Preheat oven to 350 and spray two large cookie sheets with cooking spray.
Put the chocolate in a microwave safe bowl and microwave for 15 seconds. Stir and then repeat until chocolate is half melted. Be sure to stir chocolate in-between cooking time.
Remove the bowl from the microwave and continue stirring until chocolate is completely melted. Set aside to cool for 5 minutes.
In a medium bowl, whisk together the flour, baking soda, salt and cayenne pepper and then set to the side.
If you are using almonds, put them in a small skillet and lightly brown over medium-low heat (about 4 minutes). Then set aside.
In a large bowl, use an electric mixer to combine both sugars and the eggs. Mixture will be thick.
Then mix in melted chocolate and vanilla until smooth.
Using a spoon, stir in the flour mixture until the flour is moistened. Then stir in the almonds.
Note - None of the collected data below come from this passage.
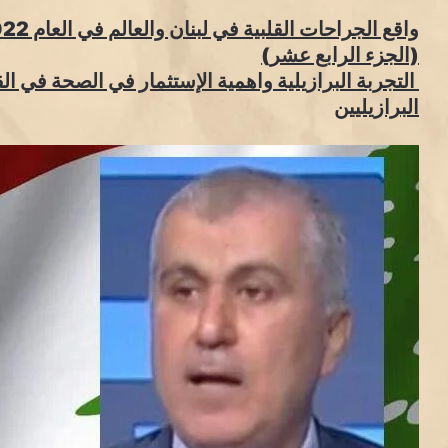
واقع الجراحات القلبية في لبنان والعالم في العام 2022:
(الجزء الرابع عشر)
‎ التجربة البرازيلية واهمية الإستثمار في الصحة في ا
البرازيليين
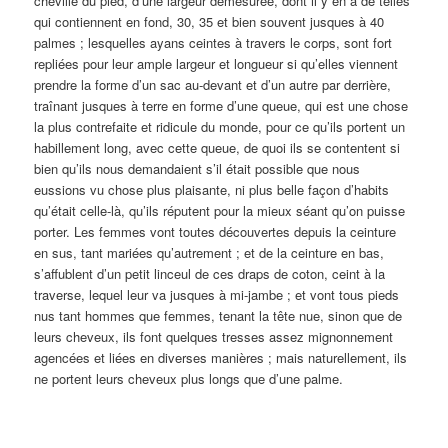
cheville du pied, d’une largeur démesurée, dont il y en a de telles
qui contiennent en fond, 30, 35 et bien souvent jusques à 40
palmes ; lesquelles ayans ceintes à travers le corps, sont fort
repliées pour leur ample largeur et longueur si qu’elles viennent
prendre la forme d’un sac au-devant et d’un autre par derrière,
traînant jusques à terre en forme d’une queue, qui est une chose
la plus contrefaite et ridicule du monde, pour ce qu’ils portent un
habillement long, avec cette queue, de quoi ils se contentent si
bien qu’ils nous demandaient s’il était possible que nous
eussions vu chose plus plaisante, ni plus belle façon d’habits
qu’était celle-là, qu’ils réputent pour la mieux séant qu’on puisse
porter. Les femmes vont toutes découvertes depuis la ceinture
en sus, tant mariées qu’autrement ; et de la ceinture en bas,
s’affublent d’un petit linceul de ces draps de coton, ceint à la
traverse, lequel leur va jusques à mi-jambe ; et vont tous pieds
nus tant hommes que femmes, tenant la tête nue, sinon que de
leurs cheveux, ils font quelques tresses assez mignonnement
agencées et liées en diverses manières ; mais naturellement, ils
ne portent leurs cheveux plus longs que d’une palme.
Drop dough (about a teaspoon full) onto the cookie sheets, spacing them about 2 inches apart.
Bake for about 15 minutes until cookies are firm and slightly puffed.
Cool before serving.
Notes
1 cookie = 2 points. You can also use a cookie press (like we did) to make the cookies a little more decorative. I was out of almonds this time, so I did not put them in. They are optional.